# Energies and Potentials

• Chemical Energy
Chemical reactions involve the making and breaking of chemical bonds (ionic and covalent) and the chemical energy of a system is the energy released or absorbed due to the making and breaking of these bonds. Breaking bonds requires energy, forming bonds releases energy, and the overall reaction can be either endergonic (ΔG<0) or exergonic (ΔG>0) based on the overall changes in stability from reactants to products.

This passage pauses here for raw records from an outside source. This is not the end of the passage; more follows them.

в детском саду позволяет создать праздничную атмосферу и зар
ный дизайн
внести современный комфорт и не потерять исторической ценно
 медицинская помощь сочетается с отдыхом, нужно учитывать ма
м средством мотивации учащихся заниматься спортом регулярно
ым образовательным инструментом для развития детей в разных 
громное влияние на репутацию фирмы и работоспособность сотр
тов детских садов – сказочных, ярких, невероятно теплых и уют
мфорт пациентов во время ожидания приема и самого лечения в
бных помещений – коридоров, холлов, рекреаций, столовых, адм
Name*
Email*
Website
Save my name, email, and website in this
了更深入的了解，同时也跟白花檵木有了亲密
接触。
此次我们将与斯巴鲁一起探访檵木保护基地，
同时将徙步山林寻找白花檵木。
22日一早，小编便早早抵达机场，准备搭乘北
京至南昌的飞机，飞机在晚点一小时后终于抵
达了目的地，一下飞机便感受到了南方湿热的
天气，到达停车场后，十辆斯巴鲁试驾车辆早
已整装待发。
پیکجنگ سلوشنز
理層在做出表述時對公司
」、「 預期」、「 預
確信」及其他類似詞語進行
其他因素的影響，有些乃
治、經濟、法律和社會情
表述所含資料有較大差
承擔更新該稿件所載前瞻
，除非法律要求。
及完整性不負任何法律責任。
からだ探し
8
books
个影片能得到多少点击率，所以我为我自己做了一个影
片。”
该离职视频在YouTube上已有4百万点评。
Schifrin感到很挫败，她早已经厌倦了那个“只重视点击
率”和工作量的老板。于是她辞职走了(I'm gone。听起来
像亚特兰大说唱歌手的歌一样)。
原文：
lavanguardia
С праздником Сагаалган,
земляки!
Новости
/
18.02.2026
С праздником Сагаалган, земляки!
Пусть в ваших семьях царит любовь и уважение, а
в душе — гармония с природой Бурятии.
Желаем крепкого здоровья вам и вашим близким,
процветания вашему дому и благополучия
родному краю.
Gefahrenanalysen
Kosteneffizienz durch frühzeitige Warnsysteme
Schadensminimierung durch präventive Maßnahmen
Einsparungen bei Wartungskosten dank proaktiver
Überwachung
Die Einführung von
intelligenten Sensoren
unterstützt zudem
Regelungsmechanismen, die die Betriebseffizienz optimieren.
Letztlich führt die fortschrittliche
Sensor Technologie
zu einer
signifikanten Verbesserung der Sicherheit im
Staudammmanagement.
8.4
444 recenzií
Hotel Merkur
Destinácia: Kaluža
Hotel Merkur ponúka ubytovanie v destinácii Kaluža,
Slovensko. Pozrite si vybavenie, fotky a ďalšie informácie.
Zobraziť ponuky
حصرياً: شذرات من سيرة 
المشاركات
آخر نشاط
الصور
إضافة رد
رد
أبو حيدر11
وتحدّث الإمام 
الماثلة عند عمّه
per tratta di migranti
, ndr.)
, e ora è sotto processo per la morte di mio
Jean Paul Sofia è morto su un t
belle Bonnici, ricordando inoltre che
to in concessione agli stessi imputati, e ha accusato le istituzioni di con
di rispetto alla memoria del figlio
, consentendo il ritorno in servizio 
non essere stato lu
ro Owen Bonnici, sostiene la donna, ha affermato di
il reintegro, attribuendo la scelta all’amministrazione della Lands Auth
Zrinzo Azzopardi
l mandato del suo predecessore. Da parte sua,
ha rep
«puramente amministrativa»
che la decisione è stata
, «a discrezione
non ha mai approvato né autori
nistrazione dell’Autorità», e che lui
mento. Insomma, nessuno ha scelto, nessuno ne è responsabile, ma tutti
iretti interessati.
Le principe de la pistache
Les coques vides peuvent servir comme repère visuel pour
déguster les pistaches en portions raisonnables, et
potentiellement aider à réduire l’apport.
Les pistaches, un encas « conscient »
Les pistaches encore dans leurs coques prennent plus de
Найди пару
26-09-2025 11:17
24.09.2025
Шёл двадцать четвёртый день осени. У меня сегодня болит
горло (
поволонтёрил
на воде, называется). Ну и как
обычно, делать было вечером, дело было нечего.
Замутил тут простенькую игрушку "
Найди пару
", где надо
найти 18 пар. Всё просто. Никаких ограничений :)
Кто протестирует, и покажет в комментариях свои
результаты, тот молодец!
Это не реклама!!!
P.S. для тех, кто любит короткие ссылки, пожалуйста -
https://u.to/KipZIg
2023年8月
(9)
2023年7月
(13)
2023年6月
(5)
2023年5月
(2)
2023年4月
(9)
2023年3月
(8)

• Differential Forms of Fundamental Equations
The fundamental thermodynamic equations follow from five primary thermodynamic definitions and describe internal energy, enthalpy, Helmholtz energy, and Gibbs energy in terms of their natural variables. Here they will be presented in their differential forms.
• Enthalpy
When a process occurs at constant pressure, the heat evolved (either released or absorbed) is equal to the change in enthalpy. Enthalpy (H) is the sum of the internal energy (U) and the product of pressure and volume (PV).
• Free Energy
Free energy is a composite function that balances the influence of energy vs. entropy.
• Internal Energy
The internal energy of a system is identified with the random, disordered motion of molecules; the total (internal) energy in a system includes potential and kinetic energy. This is contrast to external energy which is a function of the sample with respect to the outside environment (e.g. kinetic energy if the sample is moving or potential energy if the sample is at a height from the ground etc).
• Potential Energy
Potential Energy is energy due to position, composition, or arrangement. Also, it is the energy associated with forces of attraction and repulsion between objects. Any object that is lifted from its resting position has stored energy therefore it is called potential energy because it has a potential to do work when released.
• Thermal Energy
Thermal Energy, also known as random or internal Kinetic Energy, due to the random motion of molecules in a system. Kinetic Energy is seen in three forms: vibrational, rotational, and translational. Vibrational is the energy caused by an object or molecule moving in a vibrating motion, rotational is the energy caused by rotating motion, and translational is the energy caused by the movement of one molecule to to another location.